▸ **SUPPLIED PASSAGE**:
Black Sun, by Rebecca Roanhorse. Influenced by the folklore and mythology of Mesoamerica.

Today’s fairytale fantasy review:

Alice, by Christina Henry

Find it at amazon.com.

Christina Henry’s horror-fantasy novel was published by Ace Books in 2015. “Christina Henry” is the pen name of an author who has written several fantasy reimaginings of popular older fantasy, including several Alice books. Featuring Henry’s book in this blog series is kind of a stretch, because Alice in Wonderland is not a classic fairy tale and doesn’t come from folkloric origins. The beloved children’s book, which was titled Alice’s Adventures Underground, or Alice’s Adventures in Wonderland, was written in 1865 by Charles Dodgson, a Victorian-era English mathematician. Dodgson used a pen name himself: Lewis Carroll. Alice has entered popular culture, though. Even people who have never read it are likely to know the story. It has become a kind of latter-day fairytale.

Admittedly there’s no fairytale or folkloric basis for this book. But there is a fascinating backstory. Dodgson was a shy bachelor whose family friends had a young daughter, Alice Pleasance Liddell. Dodgson and a friend rowed Alice and her two sisters up a river, and during this excursion, Dodgson made up a fanciful story for the girls. Alice wanted a copy, so Dodgson wrote it down for her. Eventually, Dodgson published it as a children’s book, with famous illustrations by John Tenniel.

The 1898 edition of Alice in Wonderland, with John Tenniel’s illustrations.

Fleets of literary critics have worked overtime to analyze this seemingly simple but actually very complex tale. Some have considered the characters to be fantasy versions of Dodgson and people he knew; others write about the puns and wordplay, and especially the mathematical puzzles and concepts that Dodgson inserted into the story. Still others have explored the Freudian aspects of the story. Most acknowledge that Alice changed children’s literature, taking it away from preachy tomes and into the realm of nonsense and fun. This article gives a good quick introduction to the whole Matter of Alice.

▸ **MATERIAL PROVIDED**:
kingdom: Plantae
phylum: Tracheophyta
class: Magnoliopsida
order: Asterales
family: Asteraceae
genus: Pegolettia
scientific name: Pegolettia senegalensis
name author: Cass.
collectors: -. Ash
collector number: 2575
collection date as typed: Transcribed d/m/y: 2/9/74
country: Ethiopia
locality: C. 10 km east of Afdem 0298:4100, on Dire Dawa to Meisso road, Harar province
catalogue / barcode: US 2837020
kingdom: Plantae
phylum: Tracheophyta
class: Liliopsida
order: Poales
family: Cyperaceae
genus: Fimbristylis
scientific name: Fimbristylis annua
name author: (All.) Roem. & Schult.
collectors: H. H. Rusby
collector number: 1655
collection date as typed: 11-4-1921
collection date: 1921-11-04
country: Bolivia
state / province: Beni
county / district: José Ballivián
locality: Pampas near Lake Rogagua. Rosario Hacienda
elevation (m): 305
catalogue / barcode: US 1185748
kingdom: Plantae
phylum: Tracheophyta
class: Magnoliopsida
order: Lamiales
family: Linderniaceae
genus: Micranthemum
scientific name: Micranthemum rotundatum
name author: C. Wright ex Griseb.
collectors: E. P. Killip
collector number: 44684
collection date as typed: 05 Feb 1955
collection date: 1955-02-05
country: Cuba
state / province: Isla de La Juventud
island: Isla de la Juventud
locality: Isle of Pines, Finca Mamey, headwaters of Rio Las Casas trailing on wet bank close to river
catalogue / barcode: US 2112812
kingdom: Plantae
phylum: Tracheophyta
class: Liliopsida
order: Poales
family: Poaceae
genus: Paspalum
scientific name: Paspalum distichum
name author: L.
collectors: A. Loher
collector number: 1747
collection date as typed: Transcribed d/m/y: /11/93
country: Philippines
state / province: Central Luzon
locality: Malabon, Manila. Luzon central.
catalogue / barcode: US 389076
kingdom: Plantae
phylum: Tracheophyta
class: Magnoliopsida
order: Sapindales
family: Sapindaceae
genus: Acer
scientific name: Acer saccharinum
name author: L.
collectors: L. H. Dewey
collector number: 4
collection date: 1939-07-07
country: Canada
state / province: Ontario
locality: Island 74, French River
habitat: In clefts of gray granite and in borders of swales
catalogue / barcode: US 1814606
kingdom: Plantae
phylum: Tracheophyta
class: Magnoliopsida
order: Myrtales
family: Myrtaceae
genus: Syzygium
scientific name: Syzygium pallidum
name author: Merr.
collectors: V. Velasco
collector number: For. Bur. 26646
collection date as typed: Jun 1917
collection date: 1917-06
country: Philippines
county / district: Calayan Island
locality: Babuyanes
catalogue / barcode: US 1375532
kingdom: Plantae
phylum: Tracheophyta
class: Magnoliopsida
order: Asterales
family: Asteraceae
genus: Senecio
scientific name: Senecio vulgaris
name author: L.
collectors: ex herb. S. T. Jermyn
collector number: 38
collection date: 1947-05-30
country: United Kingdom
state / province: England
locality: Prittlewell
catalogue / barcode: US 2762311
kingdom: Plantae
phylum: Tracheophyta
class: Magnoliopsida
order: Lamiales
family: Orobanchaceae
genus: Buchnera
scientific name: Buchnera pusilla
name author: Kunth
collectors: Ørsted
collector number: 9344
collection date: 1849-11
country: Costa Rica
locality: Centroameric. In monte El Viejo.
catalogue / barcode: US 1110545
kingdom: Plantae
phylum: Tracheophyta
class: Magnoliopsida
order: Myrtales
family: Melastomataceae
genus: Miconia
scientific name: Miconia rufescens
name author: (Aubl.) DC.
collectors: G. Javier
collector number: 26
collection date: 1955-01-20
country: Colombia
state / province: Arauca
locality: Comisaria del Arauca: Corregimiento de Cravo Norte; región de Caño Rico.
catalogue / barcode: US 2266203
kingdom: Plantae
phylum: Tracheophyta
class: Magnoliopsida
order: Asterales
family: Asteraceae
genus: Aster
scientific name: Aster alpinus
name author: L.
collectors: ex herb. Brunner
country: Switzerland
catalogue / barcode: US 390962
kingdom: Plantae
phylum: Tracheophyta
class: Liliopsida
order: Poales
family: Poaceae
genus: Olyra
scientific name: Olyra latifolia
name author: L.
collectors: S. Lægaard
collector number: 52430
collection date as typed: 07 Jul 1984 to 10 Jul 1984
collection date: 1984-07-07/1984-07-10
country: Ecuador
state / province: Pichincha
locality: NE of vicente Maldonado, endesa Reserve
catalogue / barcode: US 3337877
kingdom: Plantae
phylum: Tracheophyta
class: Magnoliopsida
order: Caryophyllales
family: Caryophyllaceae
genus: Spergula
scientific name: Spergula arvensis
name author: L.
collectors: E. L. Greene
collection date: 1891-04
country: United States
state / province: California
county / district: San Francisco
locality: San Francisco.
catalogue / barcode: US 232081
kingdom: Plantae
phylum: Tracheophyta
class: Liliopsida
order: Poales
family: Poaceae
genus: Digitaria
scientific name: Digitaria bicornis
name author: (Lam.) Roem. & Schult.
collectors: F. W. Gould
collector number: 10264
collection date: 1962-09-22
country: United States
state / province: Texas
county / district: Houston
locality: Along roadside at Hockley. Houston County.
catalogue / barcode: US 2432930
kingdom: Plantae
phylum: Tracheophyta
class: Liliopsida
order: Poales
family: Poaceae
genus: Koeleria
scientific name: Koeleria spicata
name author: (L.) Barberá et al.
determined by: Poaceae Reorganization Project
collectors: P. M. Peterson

▸ **EXERCISE PROMPT**: According to the review, who published Christina Henry's novel Alice, and in what year? The lines are separate material, apart from the review.

▸ **SOLUTION BELOW**: Ace Books published it in 2015.